Next-generation imaging in the management of advanced prostate cancer


A new article in the most recent issue of the Journal of Urology provides recommendations for clinicians as to the appropriate, current use of “next-generation” imaging in the treatment of advanced prostate cancer.

What is meant by the term “next-generation” imaging? Types of imaging that take advantage of PET/CT scanners and imaging agents like [11C]choline, Axumin, 68Ga-PSMA, and others.

The full text of the new article from the RADAR III working group (by Crawford et al.) is freely accessible on line, and so interested readers can review the article for themselves.

If you look at Figure 3 in this paper, you will see that the RADAR III team have made a series of four recommendations as to the use of next-generation imaging techniques in the management of

  • Newly diagnosed patients
  • Biochemically recurrent patients
  • M0 castrate-resistant patients
  • M1 castrate-resistant patients

However, what the group has not done at the present time is make specific recommendations as to which type of next-generation imaging may be most appropriate under specific circumstances.
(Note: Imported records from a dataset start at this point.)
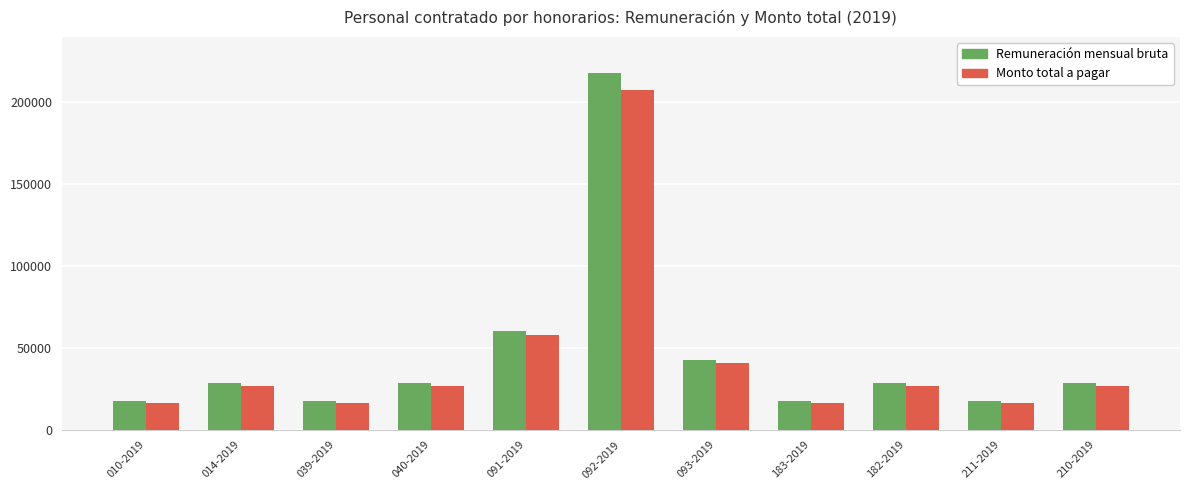

Where is Remuneración mensual bruta nearest to the value 117553?

091-2019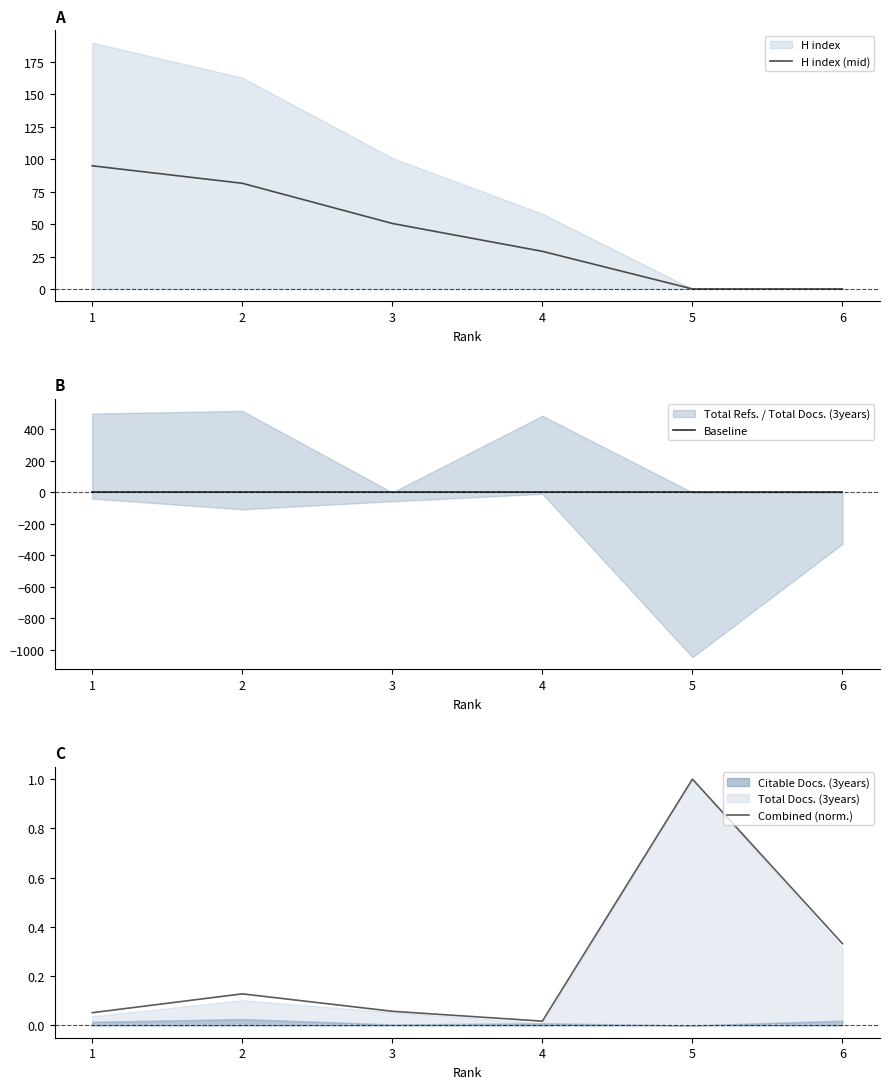

How many lines are shown in the chart?

3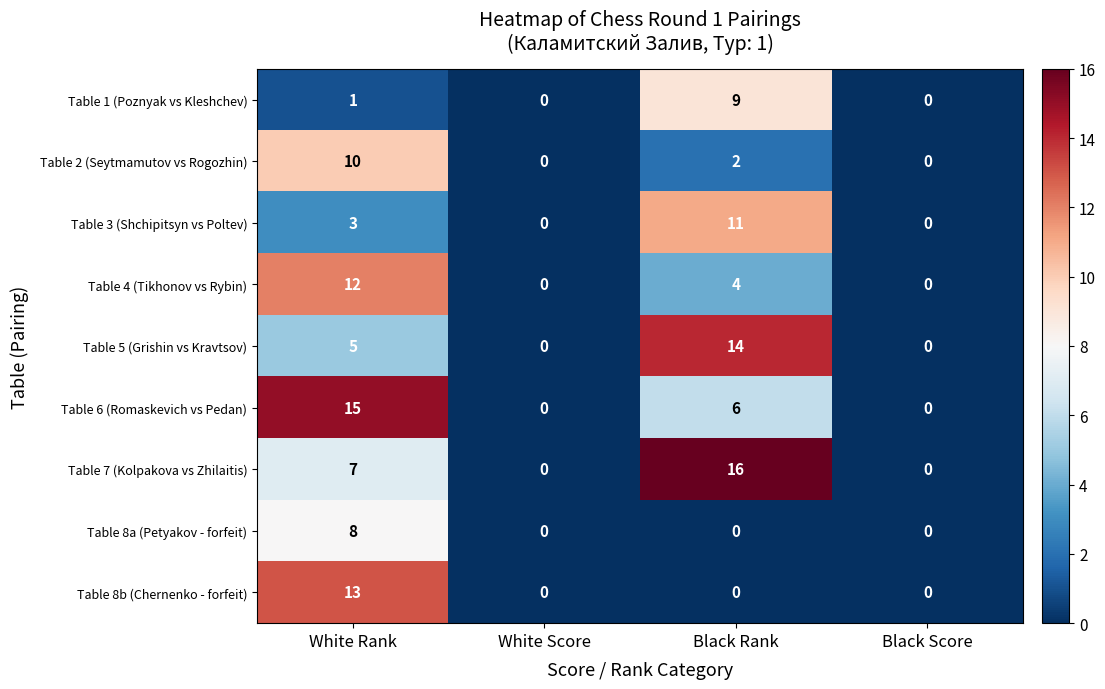

What is the difference between the maximum and minimum values in the Table 7 (Kolpakova vs Zhilaitis) series?

16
More data will be needed before this becomes a serious possibility.

The group does conclude, however, among other things, that:

Our strongest recommendation for … use [of next-generation imaging] is in patients with biochemically recurrent prostate cancer. This is where the data are strongest and the likelihood of site directed therapy is greatest in patients who are interested in such strategies. We recognize the lack of current efficacy and safety data but the purpose of a consensus study is to provide guidance in an area where clinical decision making is less than certain.

6 Responses

  1. Sitemaster,

    The RADAR III article references the fact that the NaF PET/CT is no longer covered by Medicare for prostate cancer. I was under the impression that the NaF PET/CT was more sensitive and specific for prostate cancer bone metastasis than a classic bone scan. I could not find the reason for the 2018 Medicare change in reimbursement policy for the NaF PET. Do you know why, and should a recurrent patient now not seek an NaF PET/CT to detect or track the progress of bone metastasis?

    Thank you.

    Best regards,

    Richard

  2. Richard:

    I gave up trying to follow all the decisions of CMS on what is and isn’t covered some time ago. On top of everything else, it is simply too time-consuming. However, …

    Na18F PET/CT scans were never — as far as I am aware — formally approved by the FDA for the diagnosis, prognosis, or monitoring of prostate cancer. My suspicion is therefore that, when the Axumin-based scan was approved, CMS switched its coverage to this type of scan, which is much more widely available, and which is also based on the use of 18F, i.e., the same radioactive tracer element.

  3. Sitemaster,

    Thank you for your response. I finally found the reason why the Na18F PET/CT will not be covered, although it appears there is a 24-month extension of Medicare coverage to allow time for CMS to confirm its decision.

    Apparently, CMS concluded that the Na18F PET/CT results do not (sufficiently?) change how a patient will be treated. Interesting conclusion considering the evidence presented in the decision memo showed that the Na18F PET/CT was superior to the conventional bone scan and the FDG PET/CT for both sensitivity and specificity. The decision stated that the conventional bone scan is still the “gold standard”. No mention of the Axumin PET/CT or any other next generation scans, and prostate cancer was not specifically addressed. The decision doesn’t make sense to me, but what do I know — I ‘m just a taxpayer.

    Best regards,

    Richard

  4. Dear Richard:

    It is actually quite common for new types of test to show “better” results than standard tests, but not to have significant impact on how physicians behave in terms of making treatment decisions. THis is by no means confined to the world of prostate cancer.

    If you think about it, for a test to really be useful, it is imperative that it should lead physicians to change how they treat a significant percentage of their patients on a regular basis. So if the Na18F PET/CT scan only led physicians to change their decisions about how to treat patients (say) five times for each 1,000 who were given the test, then, as a taxpayer, you would be spending an awful lot of money for a pretty minimal clinical benefit.

  5. I take major issue with evaluation of clinical benefit. How many few deaths is few enough? Taking matters into my hands after prostatectomy and RT to prostate bed failed to clear all the cancer, I traveled to the Netherlands for a nano-particle MRI. It identified five lymph nodes suspicious for remaining cancer; the PSMA PET/CT did identify any. This lead to surgical lymph node removal in Belgium. Today, 14 months later, most pleased to say continuing non-detectible for prostate cancer. I am not saying taxpayers/private insurance should/must pay for all. On the contrary, I believe all patients bear financial responsibility. I do absolutely believe patients must know the limitations of the imaging being used, and what just might be missed; a better treatment decision — maybe even an undetectable result. I do not want to be one of the acceptable few.

  6. Dear Mr. Wadsworth:

    As we discussed on the Facebook link, no one is saying that MRI scans don’t have value. What is being more than just “suggested”, however (because there are data to support it) is that the quality of all scanning techniques — and thus their potential value in individual cases — is impacted by the quality of the scans themselves and by the skill and experience of the individuals reading those scans.